The visualization shows a red line (μ) at positions 37-60, but the highest probability bars are at positions 0-5. This reveals a fundamental statistical concept:

```
Distribution Type: Exponentially Decaying (Highly Skewed)

Mode (Peak):     Position 0-3     (2-4% probability)
Median:          Position ~15     (Where 50% of probability mass is reached)  
Mean (μ):        Position 37-60   (Weighted average position)
```

### Why μ is "Wrong" for Understanding Selection

In an exponential distribution with long tail:

1. **Mode (0-3)**: Where individual words have highest probability
2. **Practical sampling zone**: First 10-20 words contain ~60-80% of probability mass
3. **Mean (37-60)**: Pulled far right by 100+ words with tiny probabilities

The mean doesn't represent where sampling actually occurs—it's mathematically correct but practically misleading.

### Standard Deviation Misapplication

The σ visualization assumes a normal distribution where:
- **Normal assumption**: μ ± σ contains ~68% of probability mass
- **Our reality**: Exponential distribution with μ ± σ often missing the high-probability words entirely

For exponential distributions, percentiles or cumulative probability are more meaningful than standard deviation.

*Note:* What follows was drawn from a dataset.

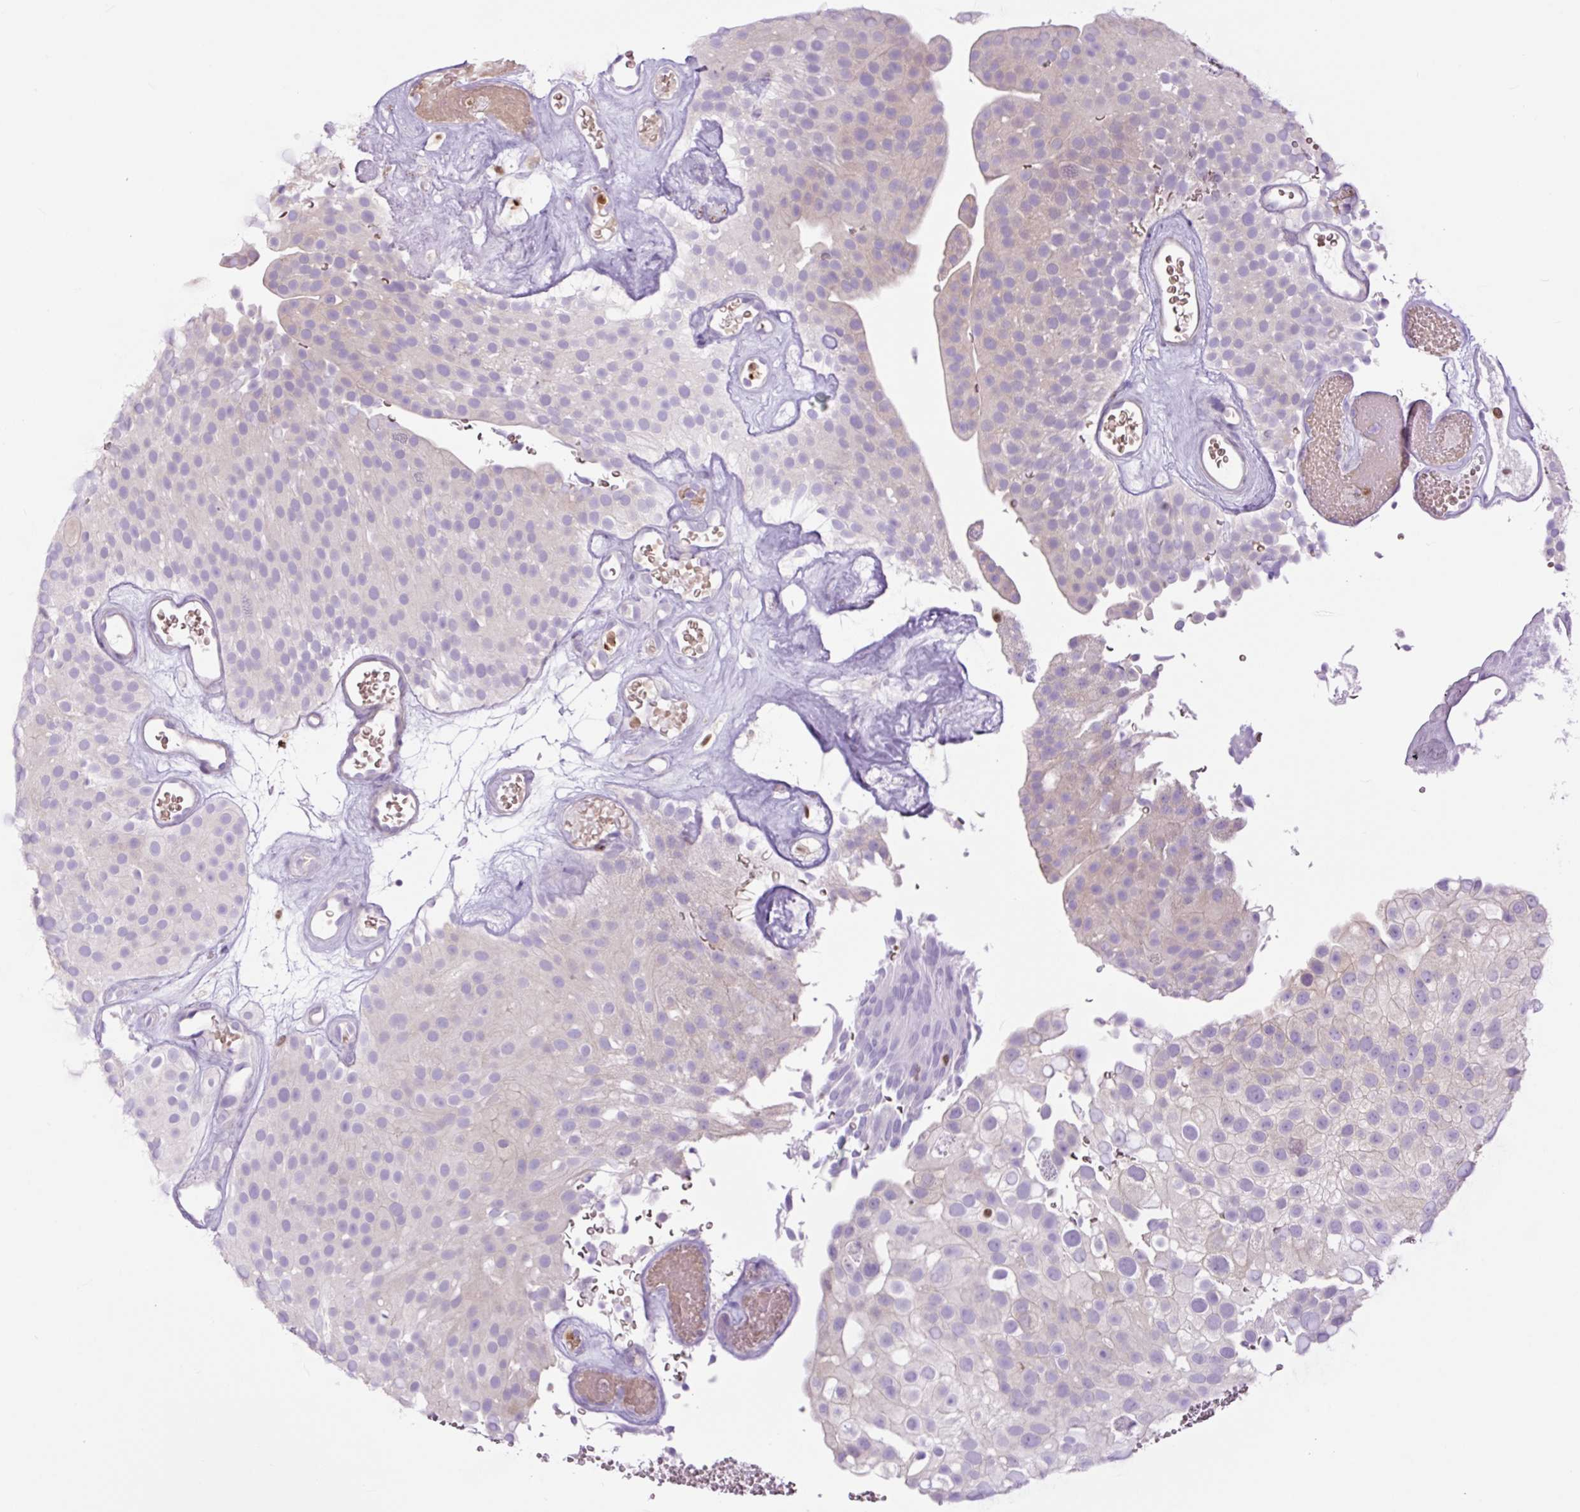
{"staining": {"intensity": "negative", "quantity": "none", "location": "none"}, "tissue": "urothelial cancer", "cell_type": "Tumor cells", "image_type": "cancer", "snomed": [{"axis": "morphology", "description": "Urothelial carcinoma, Low grade"}, {"axis": "topography", "description": "Urinary bladder"}], "caption": "This is an immunohistochemistry image of human urothelial cancer. There is no expression in tumor cells.", "gene": "SPI1", "patient": {"sex": "male", "age": 78}}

## Actual vs. Expected Behavior Analysis

### What Should Happen (Theory)
According to the composite scoring algorithm:

- **Easy**: Gaussian peak at 90th percentile → common words dominate
- **Medium**: Gaussian peak at 50th percentile → balanced selection  
- **Hard**: Gaussian peak at 20th percentile → rare words favored

### What Actually Happens (Empirical)
```
Easy:   MULTIMEDIA, TECH, TECHNOLOGY, IMPLEMENTING... (similar to others)
Medium: TECH, TECHNOLOGY, COMPUTERIZED, TECHNOLOGICAL... (similar pattern)
Hard:   TECH, TECHNOLOGY, DIGITISATION, TECHNICIAN... (still similar)
```

**All difficulties select similar high-similarity technology words**, regardless of their frequency percentiles.

### Root Cause Analysis

The problem isn't in the Gaussian curves—they work correctly. The issue is in the composite formula:

```python
# Current approach
composite = 0.5 * similarity + 0.5 * frequency_score

# What happens with real data:
# High-similarity word: similarity=0.9, wrong_freq_score=0.1
# → composite = 0.5*0.9 + 0.5*0.1 = 0.50

# Medium-similarity word: similarity=0.7, perfect_freq_score=1.0  
# → composite = 0.5*0.7 + 0.5*1.0 = 0.85
```

Even with perfect frequency alignment, a word needs **very high similarity** to compete with high-similarity words that have wrong frequency profiles.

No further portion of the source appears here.